-- WHAT TO PRODUCE --
Reproduce the passage of the St. Giles racehorse text starting at "St. Giles was sired" and ending at "colt named Gratis.", keeping every word and punctuation mark unchanged.

-- DOCUMENT SECTION --
British-bred Thoroughbred racehorse

St. Giles (1829 - circa 1839) was a British Thoroughbred racehorse and sire. In a career that lasted from October 1831 to July 1835 he ran eleven times and won five races. After showing little form as a two-year-old, he made marked improvement to win his first three races of 1832, culminating with a highly-controversial success in The Derby. His only subsequent wins came in two minor races in 1835 and he was eventually sold and exported to stand as a stallion in the United States.

==Background==
St. Giles was a dark chestnut horse bred by Mr Cattle, a farmer from Sheriff Hutton in Yorkshire. He was bought from his breeder by Robert Ridsdale, a professional gambler with a reputation for dishonesty and corruption. Ridsdale owned the colt in partnership with John Gully, a former champion prize-fighter and gambler who went on to become a Member of Parliament.

St. Giles was sired by Tramp, who won several important races in 1813 and 1814 and went on to become a very successful stallion, siring important winners including Dangerous (Epsom Derby) and Barefoot (St Leger). St. Giles's dam, Arcot Lass was one of the few mares to produce two Derby winners, being also the dam of Bloomsbury.

==Racing career==

===1831: two-year-old season===
St. Giles was unnamed and ran as "Mr. Ridsdale's ch. c. by Tramp out of Arcot Lass" when he made his debut in the Two-Year-Old Plate at Newmarket in October 1831. He started favourite at odds of 5/2 but finished unplaced behind the filly Miss Mary Anne. At the end of the month he returned to Newmarket for the Nursery Stakes, a handicap race over one mile in which he carried 104 pounds. Running for the first time as "St. Giles" he finished fourth of the six runners behind a colt named Gratis.

===1832: three-year-old season===

====Spring====
St. Giles showed much improved form in the spring of 1832. In April he defeated the year older filly Lioness by a head in a £100 match race over the Rowley Mile at Newmarket. He carried 112 pounds to the filly's 130, giving him advantage of approximately eight pounds in modern, weight-for-age terms. Three days later he appeared in a handicap race in which he carried top weight of 115 pounds and won "cleverly" from an unnamed grey filly by Middleton. In these races was described as being a "two-year-old", as racehorses at this time had their official "birthdays" on 1 May. From this point on St. Giles began to appear in the betting lists for the Derby. Shortly afterwards Gully purchased one of the Derby favourites Margrave for 2,500 guineas, and St. Giles became the subject of sustained support in the betting, leading to speculation that Gully and Ridsdale intended to manage the result of the race.

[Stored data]
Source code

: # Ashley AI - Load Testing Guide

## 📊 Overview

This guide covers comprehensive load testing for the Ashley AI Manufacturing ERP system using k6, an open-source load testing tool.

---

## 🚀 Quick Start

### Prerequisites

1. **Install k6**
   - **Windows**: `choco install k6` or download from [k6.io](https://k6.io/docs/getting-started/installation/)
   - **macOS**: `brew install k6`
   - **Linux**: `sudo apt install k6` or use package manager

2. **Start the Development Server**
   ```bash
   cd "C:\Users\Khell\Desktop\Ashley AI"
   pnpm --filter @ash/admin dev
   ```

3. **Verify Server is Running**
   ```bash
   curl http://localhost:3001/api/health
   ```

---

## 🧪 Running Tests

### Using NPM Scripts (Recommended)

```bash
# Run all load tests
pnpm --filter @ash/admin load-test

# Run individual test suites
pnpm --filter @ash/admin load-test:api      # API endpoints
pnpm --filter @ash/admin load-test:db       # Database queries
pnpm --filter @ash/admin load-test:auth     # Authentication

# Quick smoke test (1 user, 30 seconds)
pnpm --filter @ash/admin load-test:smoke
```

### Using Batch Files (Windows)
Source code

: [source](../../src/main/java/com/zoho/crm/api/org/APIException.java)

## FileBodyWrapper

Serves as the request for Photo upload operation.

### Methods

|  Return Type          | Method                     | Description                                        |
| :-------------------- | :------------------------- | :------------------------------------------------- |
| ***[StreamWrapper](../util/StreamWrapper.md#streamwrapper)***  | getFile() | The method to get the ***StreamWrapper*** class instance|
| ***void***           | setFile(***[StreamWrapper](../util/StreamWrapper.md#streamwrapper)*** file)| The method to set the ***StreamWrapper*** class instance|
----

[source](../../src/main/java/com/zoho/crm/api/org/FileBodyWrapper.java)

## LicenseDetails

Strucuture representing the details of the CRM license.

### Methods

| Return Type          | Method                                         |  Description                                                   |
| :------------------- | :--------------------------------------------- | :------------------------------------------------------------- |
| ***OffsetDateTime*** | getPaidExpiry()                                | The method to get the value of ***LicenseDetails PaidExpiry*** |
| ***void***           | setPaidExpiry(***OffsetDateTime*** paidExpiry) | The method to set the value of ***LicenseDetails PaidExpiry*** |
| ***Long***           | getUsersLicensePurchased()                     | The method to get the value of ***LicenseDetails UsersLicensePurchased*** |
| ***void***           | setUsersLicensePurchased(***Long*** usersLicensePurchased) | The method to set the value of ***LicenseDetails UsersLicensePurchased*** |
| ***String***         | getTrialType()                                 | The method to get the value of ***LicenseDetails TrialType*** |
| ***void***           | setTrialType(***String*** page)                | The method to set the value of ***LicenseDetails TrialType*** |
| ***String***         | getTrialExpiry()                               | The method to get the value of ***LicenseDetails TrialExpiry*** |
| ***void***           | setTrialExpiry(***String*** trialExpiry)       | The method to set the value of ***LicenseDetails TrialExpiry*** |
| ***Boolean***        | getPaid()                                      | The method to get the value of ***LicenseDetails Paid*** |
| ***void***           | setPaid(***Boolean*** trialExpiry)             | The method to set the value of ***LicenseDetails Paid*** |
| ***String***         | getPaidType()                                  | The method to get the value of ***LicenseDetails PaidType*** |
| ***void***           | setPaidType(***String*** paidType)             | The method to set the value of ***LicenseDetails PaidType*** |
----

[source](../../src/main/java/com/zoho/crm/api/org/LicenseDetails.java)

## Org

-- RESULT OF THE EXERCISE --
St. Giles was sired by Tramp, who won several important races in 1813 and 1814 and went on to become a very successful stallion, siring important winners including Dangerous (Epsom Derby) and Barefoot (St Leger). St. Giles's dam, Arcot Lass was one of the few mares to produce two Derby winners, being also the dam of Bloomsbury.

==Racing career==

===1831: two-year-old season===
St. Giles was unnamed and ran as "Mr. Ridsdale's ch. c. by Tramp out of Arcot Lass" when he made his debut in the Two-Year-Old Plate at Newmarket in October 1831. He started favourite at odds of 5/2 but finished unplaced behind the filly Miss Mary Anne. At the end of the month he returned to Newmarket for the Nursery Stakes, a handicap race over one mile in which he carried 104 pounds. Running for the first time as "St. Giles" he finished fourth of the six runners behind a colt named Gratis.